The Little Foxes movie poster

Lillian Hellman was said to be a “difficult woman,” but society has always been less forgiving to strong women than it has to men—certainly successful ones, and especially in the first few decades following women’s right to vote. Hellman was a strong-willed person who always stuck to her guns. For this, she was often vilified.

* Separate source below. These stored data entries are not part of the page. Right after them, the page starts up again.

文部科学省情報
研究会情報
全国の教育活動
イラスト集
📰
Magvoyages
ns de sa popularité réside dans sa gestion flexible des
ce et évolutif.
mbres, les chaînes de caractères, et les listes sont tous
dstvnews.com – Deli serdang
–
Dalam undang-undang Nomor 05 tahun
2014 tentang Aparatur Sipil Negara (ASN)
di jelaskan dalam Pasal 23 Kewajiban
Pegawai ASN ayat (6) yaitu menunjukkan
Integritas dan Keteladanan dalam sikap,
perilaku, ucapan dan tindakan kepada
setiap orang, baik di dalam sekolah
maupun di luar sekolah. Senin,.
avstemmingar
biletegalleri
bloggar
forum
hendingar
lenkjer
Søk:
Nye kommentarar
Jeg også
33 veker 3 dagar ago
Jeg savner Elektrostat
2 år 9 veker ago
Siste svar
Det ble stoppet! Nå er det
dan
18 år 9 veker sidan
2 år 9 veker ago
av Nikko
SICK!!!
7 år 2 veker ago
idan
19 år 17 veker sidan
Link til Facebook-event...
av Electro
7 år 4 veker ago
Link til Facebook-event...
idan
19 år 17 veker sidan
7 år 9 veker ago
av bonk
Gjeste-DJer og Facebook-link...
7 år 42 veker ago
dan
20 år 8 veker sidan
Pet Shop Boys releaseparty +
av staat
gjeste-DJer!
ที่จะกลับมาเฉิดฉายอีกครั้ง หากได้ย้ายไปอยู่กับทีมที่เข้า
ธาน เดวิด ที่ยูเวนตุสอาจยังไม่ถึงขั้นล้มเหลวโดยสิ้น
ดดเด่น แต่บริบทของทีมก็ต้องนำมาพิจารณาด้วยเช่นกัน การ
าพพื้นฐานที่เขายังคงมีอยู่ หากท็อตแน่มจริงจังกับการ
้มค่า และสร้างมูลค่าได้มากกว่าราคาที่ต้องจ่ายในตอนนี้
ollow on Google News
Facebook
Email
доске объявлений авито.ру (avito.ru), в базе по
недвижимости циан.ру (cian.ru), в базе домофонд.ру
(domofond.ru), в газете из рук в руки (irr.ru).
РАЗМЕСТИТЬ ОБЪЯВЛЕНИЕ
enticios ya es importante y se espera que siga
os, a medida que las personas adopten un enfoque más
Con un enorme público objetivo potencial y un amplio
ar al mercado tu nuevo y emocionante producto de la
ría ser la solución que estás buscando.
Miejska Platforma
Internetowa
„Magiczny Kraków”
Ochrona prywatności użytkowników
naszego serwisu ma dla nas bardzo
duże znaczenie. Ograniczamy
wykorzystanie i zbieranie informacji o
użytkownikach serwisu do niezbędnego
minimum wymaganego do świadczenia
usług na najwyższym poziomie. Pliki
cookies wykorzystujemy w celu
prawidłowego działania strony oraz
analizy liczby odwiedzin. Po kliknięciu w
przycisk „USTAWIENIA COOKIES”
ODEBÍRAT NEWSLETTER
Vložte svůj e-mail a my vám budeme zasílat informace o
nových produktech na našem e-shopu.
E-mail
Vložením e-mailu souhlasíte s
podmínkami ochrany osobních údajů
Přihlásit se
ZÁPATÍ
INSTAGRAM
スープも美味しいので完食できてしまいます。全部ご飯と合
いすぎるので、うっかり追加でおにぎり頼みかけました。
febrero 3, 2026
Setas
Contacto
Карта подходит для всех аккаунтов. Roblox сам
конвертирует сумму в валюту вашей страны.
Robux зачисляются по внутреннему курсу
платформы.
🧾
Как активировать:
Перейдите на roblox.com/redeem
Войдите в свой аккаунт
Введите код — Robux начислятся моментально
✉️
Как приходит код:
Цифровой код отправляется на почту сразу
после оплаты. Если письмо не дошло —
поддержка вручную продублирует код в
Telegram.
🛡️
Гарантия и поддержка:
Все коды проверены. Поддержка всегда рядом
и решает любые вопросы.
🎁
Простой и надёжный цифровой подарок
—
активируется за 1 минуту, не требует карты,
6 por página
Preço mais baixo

She was also the subject of searing accusations by the House Un-American Activities Committee (HUAC). During her time writing screenplays, Hellman was an active member of the union fighting for the right to a writer’s credit in films they contributed to. In her personal life, Hellman was steadfast in her opinions and assertions (in his final novel The Thin Man, Hammett based his resolute female character, Nora Charles, on Hellman). In her politics, Hellman was an outspoken leftist in the 1930s, like many of her friends and colleagues. Her political convictions would result in being brought before the HUAC. Unlike some of her contemporaries, however – whom she later denounced as “clowns” who “just took to the hills” – Hellman took a defiantly principled stand against the HUAC, refusing to name names. In a letter published in the New York Times in May 1952, she informed the committee that she would testify about her own activities, but refused to incriminate others, declaring: “To hurt innocent people whom I knew many years ago in order to save myself is, to me, inhuman and indecent and dishonorable. I cannot and will not cut my conscience to fit this year’s fashions.” Hammett and Hellman were both blacklisted, and found trouble working for several years afterward.

Hammett died of lung cancer in 1961. Hellman went on to have an illustrious career after his death. She eventually moved to Martha’s Vinyard and was buried there in 1984. Her work, spanning five decades, was both courageous and literary. She was truly cut from the cloth of trailblazing women of Greenwich Village.